■ **Study questions**:
[1] According to the passage on temperature programming in gas chromatography, what is temperature programming a form of?
[2] Carry on the passage on temperature programming in gas chromatography from its last sentence.

■ **Selected text**:
───
Analytical Chemistry

(Chris Devlin) #1

Specialized Techniques Used in Gas Chromatography


Temperature Programming


The effect of column temperature on chromatographic retention is pronounced in that there is an inverse
exponential relation with the distribution coefficient, KD (p. 91). This results in a shortening of retention


times as the temperature is increased. Temperature programming, which is a form of gradient elution
(p. 91), exploits this relation. In practice, the oven temperature is progressively raised during a
chromatographic run to improve the resolution of mixtures where the components have a wide range of
boiling points, and to shorten the overall analysis time by speeding up the elution of the higher boiling
compounds. It is particularly useful for the separation of multicomponent mixtures on capillary
columns. In such cases, it is very likely that no isothermal conditions will be entirely satisfactory for
separating and detecting all components for the following reasons:


(1) If the isothermal temperature is too high, early eluting peaks may not be fully resolved as these
solutes will elute quickly.


(2) If the isothermal temperature is too low, later eluting peaks may have unacceptably long retention
times, and detection limits will be poor because of excessive peak-broadening. Peak shape may also be
adversely affected.


(3) Intermediate isothermal temperatures may result in part of the chromatogram having acceptable
resolution and detection limits whilst other parts do not.
───
■ **Dataset extract**:
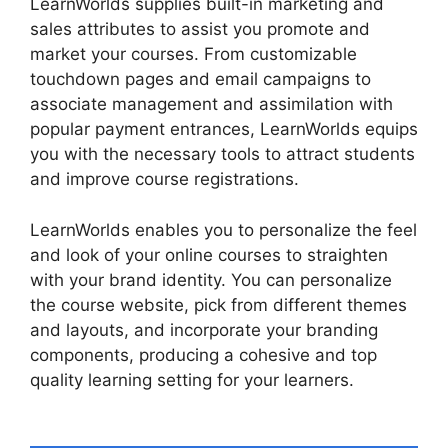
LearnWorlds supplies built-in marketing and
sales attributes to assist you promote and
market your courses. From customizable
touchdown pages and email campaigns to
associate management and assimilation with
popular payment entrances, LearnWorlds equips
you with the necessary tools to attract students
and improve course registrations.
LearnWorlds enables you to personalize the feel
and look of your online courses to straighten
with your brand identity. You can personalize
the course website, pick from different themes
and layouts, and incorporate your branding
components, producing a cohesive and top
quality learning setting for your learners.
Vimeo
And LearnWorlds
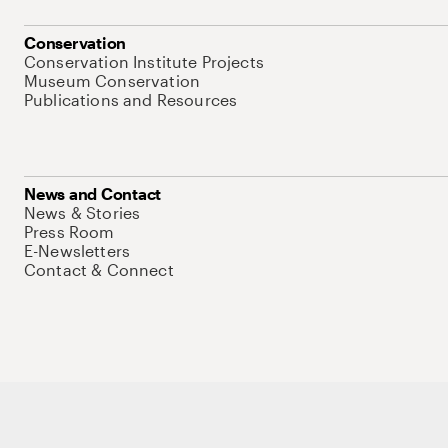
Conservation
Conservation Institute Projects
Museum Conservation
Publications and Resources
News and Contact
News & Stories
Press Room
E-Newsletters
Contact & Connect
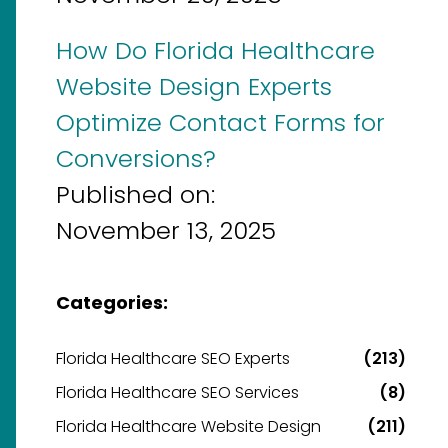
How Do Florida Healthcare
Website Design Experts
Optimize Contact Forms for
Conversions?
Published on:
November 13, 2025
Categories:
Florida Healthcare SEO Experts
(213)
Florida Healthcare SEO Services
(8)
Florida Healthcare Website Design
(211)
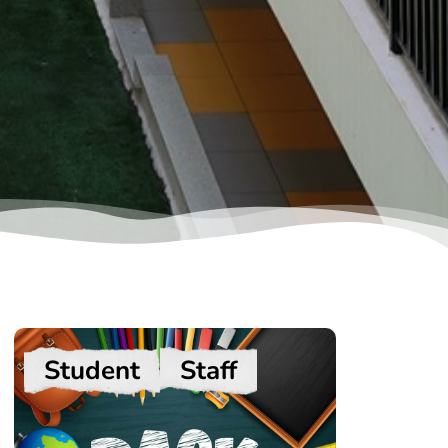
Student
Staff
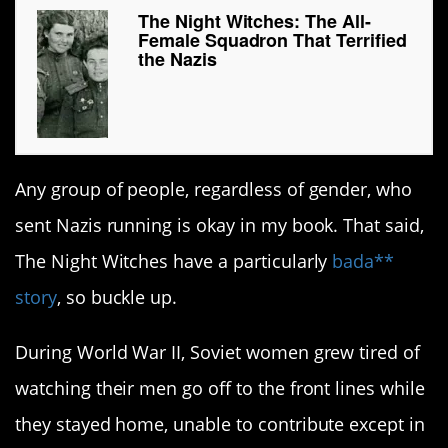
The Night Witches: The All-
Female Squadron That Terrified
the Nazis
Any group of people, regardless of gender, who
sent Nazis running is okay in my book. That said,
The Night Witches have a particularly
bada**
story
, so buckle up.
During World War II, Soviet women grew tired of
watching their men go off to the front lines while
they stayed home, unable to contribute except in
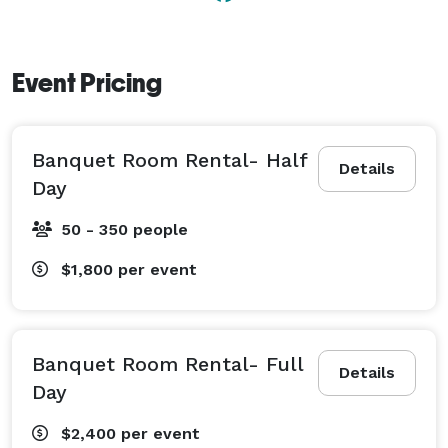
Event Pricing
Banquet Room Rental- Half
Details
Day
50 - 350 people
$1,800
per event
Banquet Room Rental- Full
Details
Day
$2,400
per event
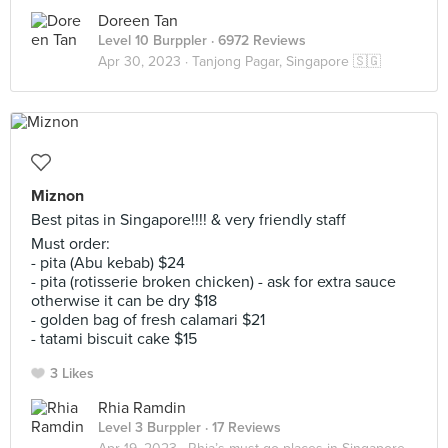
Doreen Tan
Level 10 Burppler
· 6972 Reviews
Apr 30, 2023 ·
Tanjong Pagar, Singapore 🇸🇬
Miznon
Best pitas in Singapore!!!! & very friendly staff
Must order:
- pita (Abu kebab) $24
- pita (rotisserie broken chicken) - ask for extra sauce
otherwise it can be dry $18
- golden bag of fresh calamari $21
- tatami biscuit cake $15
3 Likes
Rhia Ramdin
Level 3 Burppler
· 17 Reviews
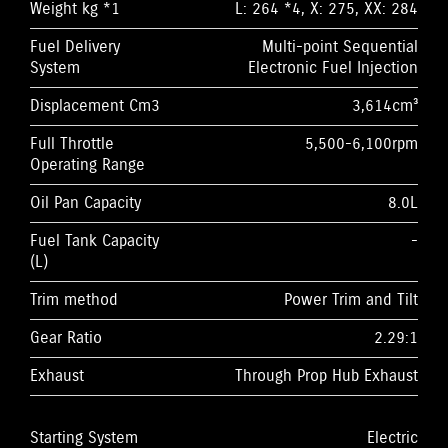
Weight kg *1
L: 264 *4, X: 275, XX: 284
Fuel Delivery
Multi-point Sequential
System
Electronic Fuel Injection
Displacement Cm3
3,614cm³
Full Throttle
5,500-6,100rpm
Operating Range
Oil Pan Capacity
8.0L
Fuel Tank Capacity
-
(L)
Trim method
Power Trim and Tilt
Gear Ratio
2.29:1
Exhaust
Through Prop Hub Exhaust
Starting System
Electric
───
■ **Results for the exercise**:
[1] Gradient elution.

[2]
The separation of a series of n-alkanes isothermally at 150°C on a packed column is shown in Figure
4.23(a) and illustrates both of the first two problems. The first four alkanes, n-hexane (C 6 ) to n-decane


(C 10 ), are incompletely resolved, C 6 and C 7 co-eluting. Beyond n-dodecane (C 12 ), the peaks are smaller,


broader and show fronting (p. 82). In the temperature programmed chromatogram (Figure 4.23(b)), a
complete separation of all the n-alkanes up to C 21 has been achieved and in about a third of the time


taken to separate only up to C 15 isothermally. Note also that C 6 , C 7 and C 8 are fully resolved and that the


later peaks are sharper and more symmetrical. For mixtures where the individual components are not, as
in the case of the n-alkanes, members of a homologous series, temperature programmes are often more
complex. They may involve initial, intermediate and final isothermal periods separated by temperature
ramps of varying rates, usually between 2 and 30°C per minute. The optimum conditions for a
particular sample are generally established by trial and error.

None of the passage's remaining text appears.